Plus de 400 représentant·es de ministères et d’organisations internationales, de professionnels de santé, d’expert·es et de membres d’associations de patients se sont réunis à Helsinki pour examiner l’application de l’intelligence artificielle (IA) dans le secteur de la santé et ses implications en matière de droits humains. Organisé par le ministère finlandais des Affaires sociales et de la Santé et le Conseil de l’Europe, cet événement visait à étudier l’impact de l’IA sur la relation thérapeutique entre patient·es et médecins.

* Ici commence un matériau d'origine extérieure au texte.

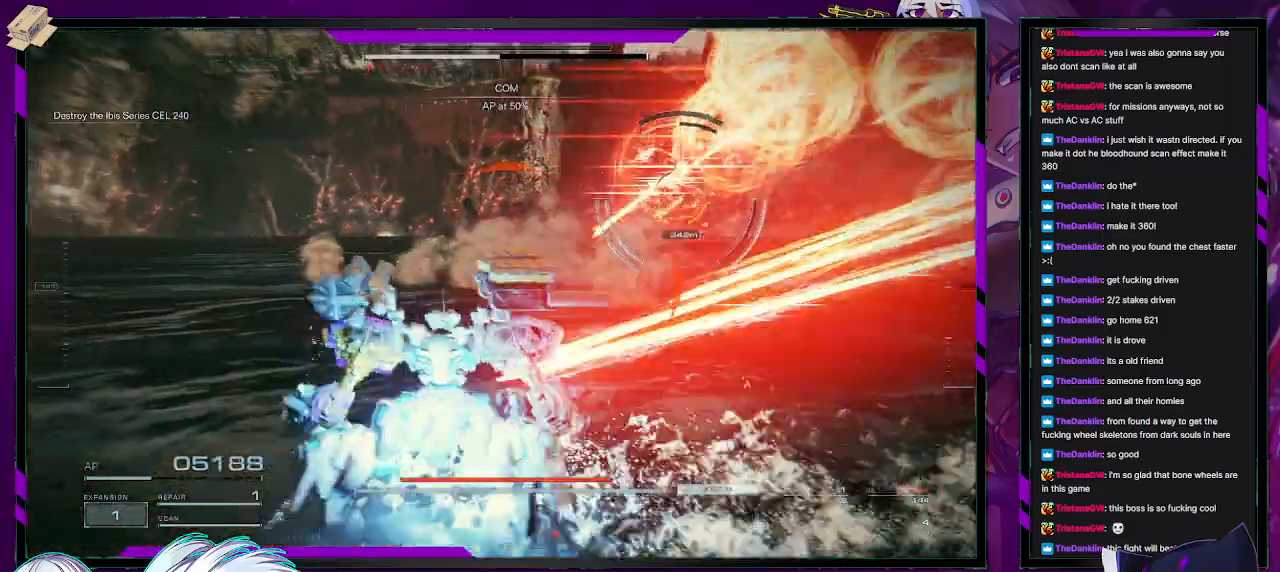
{"buttons": [], "left_stick": "up", "right_stick": "center", "events": [[83, "L3", "up"], [250, "right_stick", "center"]]}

« L’IA est l’une des plus grandes avancées technologiques de ces dernières années, et elle ouvre de formidables perspectives dans le domaine des soins de santé également. L’IA est déjà abondamment utilisée dans la recherche médicale et dans l’élaboration de nouveaux traitements », a déclaré la ministre finlandaise de la Sécurité sociale, Sanni Grahn-Laasonen, lors de l’ouverture de la réunion.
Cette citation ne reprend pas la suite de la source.